PREVENZIONE E PAYBACK I NODI ANCORA DA SCIOGLIERE
Gli annunci molto significativi, e la grande convinzione con cui sono stati fatti, sono indubbiamente passaggi molto importanti in vista del dibattito che si svolgerà nelle prossime settimane. A seguito di un’estate caratterizzata da non poche criticità interne ed esterne e numerose sfide, le dichiarazioni del ministro hanno infatti dato una ventata di ottimismo.
Alcuni dubbi, tuttavia, permangono. Innanzitutto, sono mancati riferimenti alla prevenzione, un tema fondamentale per le ultime tendenze epidemiologiche e, soprattutto, per il rapido tasso di invecchiamento che caratterizza la popolazione italiana.

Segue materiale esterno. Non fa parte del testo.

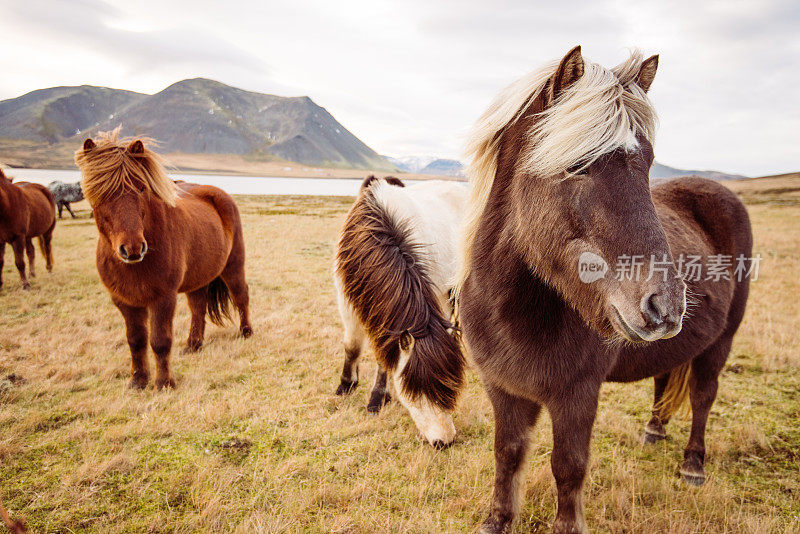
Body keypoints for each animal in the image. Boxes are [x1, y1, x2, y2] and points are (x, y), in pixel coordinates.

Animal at [74, 130, 252, 390]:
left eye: (140, 188)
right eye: (100, 193)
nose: (132, 249)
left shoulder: (163, 298)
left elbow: (160, 340)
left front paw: (164, 383)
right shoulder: (124, 301)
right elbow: (136, 340)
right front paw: (138, 380)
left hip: (233, 266)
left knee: (241, 295)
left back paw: (246, 332)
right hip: (198, 278)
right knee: (198, 307)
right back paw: (193, 345)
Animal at [332, 176, 468, 448]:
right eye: (415, 390)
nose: (445, 441)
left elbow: (384, 358)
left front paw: (376, 399)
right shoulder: (346, 302)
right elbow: (352, 346)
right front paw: (345, 386)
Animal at [460, 47, 752, 534]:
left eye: (649, 165)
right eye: (577, 164)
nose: (665, 306)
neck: (513, 312)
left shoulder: (577, 394)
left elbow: (568, 467)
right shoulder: (503, 387)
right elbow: (507, 454)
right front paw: (497, 520)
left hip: (722, 341)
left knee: (703, 396)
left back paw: (693, 465)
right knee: (664, 379)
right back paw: (654, 432)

La percentuale complessiva del FSN destinata alla prevenzione rimane limitata e appare evidente come le risorse di tale 5% non siano più sufficienti a contenere le esigenze di prevenzione di una popolazione sempre più longeva e al contempo esposta a nuovi fattori di rischio o stili di vita non salutari. È pertanto auspicabile, se non necessario, un incremento delle risorse dedicate a tali attività, considerando l’importanza della prevenzione nel migliorare la salute pubblica e nel ridurre i costi sanitari a lungo termine. In particolare, si auspica un aumento degli investimenti in prevenzione dal 5% al 7% del FSN, una cifra che rispecchia l’urgenza di fermare un declino ormai altrimenti inevitabile.
Un ulteriore tema che ad oggi appare ancora scoperto è quello della salute mentale, e in particolare del finanziamento del nuovo Piano per la salute mentale 2025-2030 che il ministero ha nelle settimane scorse trasmesso alle Regioni.
Infine, con la nuova legge di bilancio il governo sarà costretto a riconsiderare diverse misure adottate per sostenere la manovra economica del 2025. Tra queste, la questione più controversa riguarda il meccanismo del payback sui dispositivi medici: un sistema che impone alle imprese fornitrici di contribuire al recupero dei fondi quando le regioni superano i limiti di spesa stabiliti.
La Corte Costituzionale ha confermato la validità di questo strumento, respingendo le istanze di cancellazione del provvedimento per presunte violazioni costituzionali. Tali contestazioni erano state sollevate dal Tribunale Amministrativo Regionale del Lazio in seguito a una valanga di impugnazioni – quasi duemila – presentate dalle società del comparto. Nonostante le forti resistenze del settore industriale, il meccanismo risulta quindi confermato nella sua legittimità e un suo superamento, pertanto, necessiterà una risposta politica.